**EXCERPT PROVIDED:**
########
Tamás Gruborovics
- Gruborovics (left) and Hermanni Vuorinen

Personal information
- Date of birth: 3 July 1984 (age 42)
- Place of birth: Szeged, Hungary
- Height: 1.88 m (6 ft 2 in)
- Position: Midfielder

Team information
- Current team: HJK (mental coach)

Youth career
- MP

Senior career*
- Years: Team / Apps / (Gls)
- 2004: MP / 25 / (8)
- 2005–2007: KuPS / 67 / (12)
- 2008: FC KooTeePee / 24 / (2)
- 2009–2010: IFK Mariehamn / 51 / (18)
- 2011–2012: JJK / 51 / (28)
- 2013–2014: FC Inter Turku / 60 / (9)
- 2015: KTP / 29 / (5)
- 2016: EIF / 18 / (3)

Managerial career
- 2018: BK-46 (assistant)
- 2026–: HJK (mental coach)

= Tamás Gruborovics =

Hungarian footballer

Tamás Gruborovics (born 3 July 1984) is a Hungarian football coach and a former player. He is currently mental coach of HJK Helsinki.
########
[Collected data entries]
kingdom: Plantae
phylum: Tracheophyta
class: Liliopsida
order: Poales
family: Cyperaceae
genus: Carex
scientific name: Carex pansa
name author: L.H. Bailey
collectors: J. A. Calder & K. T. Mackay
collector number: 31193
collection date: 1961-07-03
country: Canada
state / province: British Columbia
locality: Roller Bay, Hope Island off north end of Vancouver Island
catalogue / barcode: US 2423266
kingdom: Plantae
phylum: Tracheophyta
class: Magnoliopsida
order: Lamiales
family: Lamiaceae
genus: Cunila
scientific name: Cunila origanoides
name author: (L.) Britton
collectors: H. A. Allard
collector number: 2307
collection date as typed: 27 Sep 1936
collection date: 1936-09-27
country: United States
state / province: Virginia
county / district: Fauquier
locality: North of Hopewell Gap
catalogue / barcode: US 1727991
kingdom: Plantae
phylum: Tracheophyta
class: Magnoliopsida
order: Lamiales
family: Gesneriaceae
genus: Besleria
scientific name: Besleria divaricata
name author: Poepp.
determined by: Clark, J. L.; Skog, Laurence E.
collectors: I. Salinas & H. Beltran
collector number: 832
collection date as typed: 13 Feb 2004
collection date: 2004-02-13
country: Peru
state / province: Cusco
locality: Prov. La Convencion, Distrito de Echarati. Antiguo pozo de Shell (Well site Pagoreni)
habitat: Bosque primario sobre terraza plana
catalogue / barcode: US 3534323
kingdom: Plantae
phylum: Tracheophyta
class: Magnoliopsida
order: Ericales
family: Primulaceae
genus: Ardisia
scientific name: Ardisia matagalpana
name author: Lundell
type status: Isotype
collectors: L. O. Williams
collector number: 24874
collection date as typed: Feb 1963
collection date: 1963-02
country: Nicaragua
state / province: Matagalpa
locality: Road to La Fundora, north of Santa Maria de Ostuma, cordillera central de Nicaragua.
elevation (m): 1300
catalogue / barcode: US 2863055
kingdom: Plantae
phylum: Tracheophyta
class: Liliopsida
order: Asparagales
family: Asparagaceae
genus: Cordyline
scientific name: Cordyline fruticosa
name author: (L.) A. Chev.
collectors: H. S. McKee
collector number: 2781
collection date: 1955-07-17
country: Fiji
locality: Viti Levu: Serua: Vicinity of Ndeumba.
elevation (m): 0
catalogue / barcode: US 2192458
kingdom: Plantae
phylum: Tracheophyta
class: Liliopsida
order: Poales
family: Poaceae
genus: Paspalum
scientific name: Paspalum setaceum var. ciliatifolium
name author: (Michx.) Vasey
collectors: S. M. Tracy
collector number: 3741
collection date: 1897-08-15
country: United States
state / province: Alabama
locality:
########
**TASK REQUIREMENTS:**
Continue the article about the footballer Tamás Gruborovics, starting right after its last sentence.

**WRITTEN ANSWER:**
He formerly played for MP, KuPS, FC KooTeePee and JJK Jyväskylä. During the 2010 season, he was his team's best goalscorer with 10 goals playing for IFK Mariehamn 2009–2010.

On 17 November 2010 he signed a two-year contract with JJK.

His father, Tibor, played six seasons for MP between 1989-1995 and made 177 appearances for the Mikkeli-based club.

In 2011 it was revealed that Gruborovics does not actually hold a Finnish passport despite being raised there and living there since child. He has since declared his interest in playing for the Hungary national team.